09 de Ago de 2022

Política

Política carcome la educación

PANAMÁ. Educar a una sociedad, sin lugar a dudas es uno de los retos más grandes para alcanzar el desarrollo, pero se vuelve más comple...

PANAMÁ. Educar a una sociedad, sin lugar a dudas es uno de los retos más grandes para alcanzar el desarrollo, pero se vuelve más complejo cuando los intereses políticos de un gobierno priman ante las verdaderas necesidades de la población.

Es este precisamente el talón de Aquiles que tienen los gobernantes a la hora de encontrar la forma o el camino hacia la excelencia académica del alumnado.

En Panamá cada vez parece más lejano lograr mejorar la calidad de la educación. Las gavetas en los escritorios de los últimos ministros de Educación se han llenado de estudios que dicen que se ha hecho mal y que se debe hacer para mejorar la educación, pero hasta ahí han llegado, de meras propuestas en papel no han pasado.

Esta situación demuestra que el problema educativo panameño va más allá de no saber qué hacer para lograr las mejoras, sino un problema de decisiones.

ERROR TRAS ERROR

Los últimos gobiernos han puesto el dedo en la llaga haciendo ver que las malas decisiones políticas al nombrar un titular de Educación influyeron negativamente, a tal punto que el sistema educativo panameño en vez de mejorar, va de mal en peor.

Para no ir muy lejos la administración de Martín Torrijos se llevó todos los premios en desaciertos educativos, esto de la mano de los constantes cambios de ministros, situación que hizo que la educación se la pasará de tumbo en tumbo.

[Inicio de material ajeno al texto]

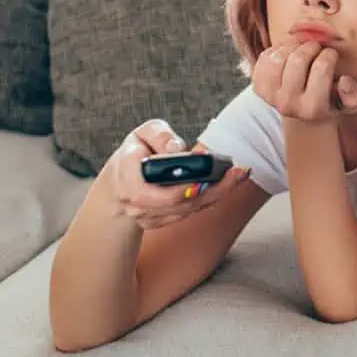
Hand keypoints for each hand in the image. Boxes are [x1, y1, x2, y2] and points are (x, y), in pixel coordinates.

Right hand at [104, 119, 250, 229]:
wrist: (118, 184)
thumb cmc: (135, 153)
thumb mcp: (142, 134)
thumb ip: (159, 135)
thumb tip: (178, 149)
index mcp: (125, 179)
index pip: (150, 193)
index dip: (178, 190)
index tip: (202, 180)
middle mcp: (135, 204)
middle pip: (177, 204)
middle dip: (209, 190)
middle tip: (235, 173)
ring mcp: (148, 217)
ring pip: (187, 210)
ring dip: (216, 194)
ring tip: (239, 174)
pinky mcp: (162, 221)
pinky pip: (190, 212)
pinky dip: (211, 198)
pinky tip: (229, 183)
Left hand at [253, 40, 356, 122]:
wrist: (303, 110)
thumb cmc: (331, 101)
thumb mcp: (349, 103)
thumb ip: (354, 96)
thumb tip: (344, 81)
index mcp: (313, 109)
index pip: (321, 68)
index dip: (329, 54)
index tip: (331, 54)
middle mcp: (288, 105)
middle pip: (297, 60)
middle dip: (311, 46)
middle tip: (317, 46)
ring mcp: (270, 97)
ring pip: (278, 57)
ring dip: (292, 45)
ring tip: (302, 46)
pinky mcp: (258, 87)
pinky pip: (265, 57)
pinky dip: (277, 48)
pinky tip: (289, 51)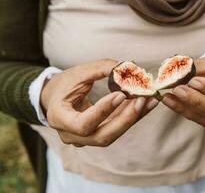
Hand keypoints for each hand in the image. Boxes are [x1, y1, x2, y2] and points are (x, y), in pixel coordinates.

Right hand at [41, 59, 158, 146]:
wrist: (54, 99)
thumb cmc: (63, 84)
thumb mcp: (78, 73)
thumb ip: (101, 68)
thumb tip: (129, 66)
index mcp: (59, 118)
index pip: (83, 124)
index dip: (103, 111)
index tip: (121, 94)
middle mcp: (71, 135)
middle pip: (102, 136)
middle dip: (125, 119)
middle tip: (143, 100)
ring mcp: (84, 139)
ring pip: (112, 134)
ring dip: (132, 118)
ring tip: (150, 101)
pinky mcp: (96, 135)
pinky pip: (116, 129)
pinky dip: (131, 117)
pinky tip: (146, 104)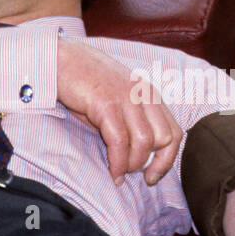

“Se han realizado alrededor de nueve estudios sobre lo que es una reforma educativa, pero no han habido cambios profundos”, advierte Gustavo García de Paredes, rector de la Universidad de Panamá (UP).

Agrega que el primer intento de una reforma educativa seria y profunda fue en 1979, pero desde ese año hasta la fecha no ha habido ningún cambio importante, de manera que se tiene más de 50 años con una estructura que se ha emparchado y que no ha tenido cambios profundos”.

UN JUEGO DE INTERESES

“Aquí se piensa que cualquiera puede hacer un buen trabajo en Educación, porque todo el mundo cree que puede hablar de educación, porque tiene conocimientos amplios; sin embargo, la educación es una ciencia, una disciplina”, sostiene Noemí Castillo, rectora de la Universidad Interamericana de Panamá.

Asegura Castillo que la constante movilidad en la asignación de los ministros —hecho que se registró en el pasado gobierno— dificulta la continuidad en las políticas educativas. “Me parece que muchas políticas se han perdido, porque no hay una visión clara de hacia donde queremos orientar este país en materia educativa”, sostiene la docente.

Esta situación a juicio de Castillo “da a entender que lo que prima son los intereses políticos por encima de los intereses por mejorar la calidad de la educación”.

Asegura que “la política es buena cuando es utilizada para desarrollar políticas públicas encaminadas a desarrollar a la sociedad, pero cuando se utiliza como un fin o un beneficio individual, entonces estamos fallando seriamente y eso es mucho de lo que hemos tenido”.

“Realmente no hemos antepuesto el país o el desarrollo por encima de los intereses políticos”, agregó.

“CRIMEN DE LESA PATRIA”

Nivia Rossana Castrellón, del Programa de Promoción de la Reforma Educativa en América Latina (PREAL), comparte la opinión de Castillo y agrega que no hay duda que las decisiones políticas han afectado la calidad de la educación.

“A mi juicio tomar decisiones políticas en educación constituye un crimen de lesa patria, porque incide en el futuro del país”, indicó.

“No puede ser que se designen ministros que son en realidad políticos, porque utilizan al ministerio para lograr incrementar su base política, utilizando el ministerio como un activo político para nombramientos y designaciones”, sentenció Castrellón.

Asegura que un país donde un mandatario no tenga claro que el mejor regalo que puede dar a una población es una buena educación, no sabe lo que está haciendo.

Según Castrellón para que las cosas cambien debe haber voluntad política para que el tema educativo sea elevado a política de Estado y que estas políticas de educación trasciendan gobiernos.

Igualmente los cambios para mejorar la educación sostiene deben ir de la mano de grandes acuerdos nacionales, donde todos los sectores de la sociedad asuman su responsabilidad.

Esto incorporando a los educadores, porque sin ellos es imposible lograr el cambio que requiere el sistema educativo, puntualizó Castrellón.